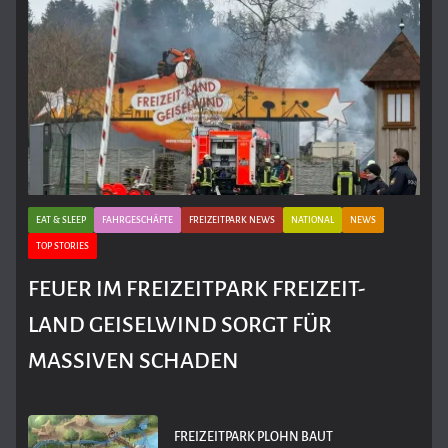
EAT & SLEEP
FAHRGESCHÄFTE
FREIZEITPARK NEWS
NATIONAL
NEWS
TOP STORIES
FEUER IM FREIZEITPARK FREIZEIT-
LAND GEISELWIND SORGT FÜR
MASSIVEN SCHADEN
FREIZEITPARK PLOHN BAUT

******************************

### YOUR INSTRUCTIONS
Find the line containing "FEUER IM FREIZEITPARK" in the material above. Print it and every line after it through the end, exactly and only those.

### ANSWER SPACE
FEUER IM FREIZEITPARK FREIZEIT-
LAND GEISELWIND SORGT FÜR
MASSIVEN SCHADEN
FREIZEITPARK PLOHN BAUT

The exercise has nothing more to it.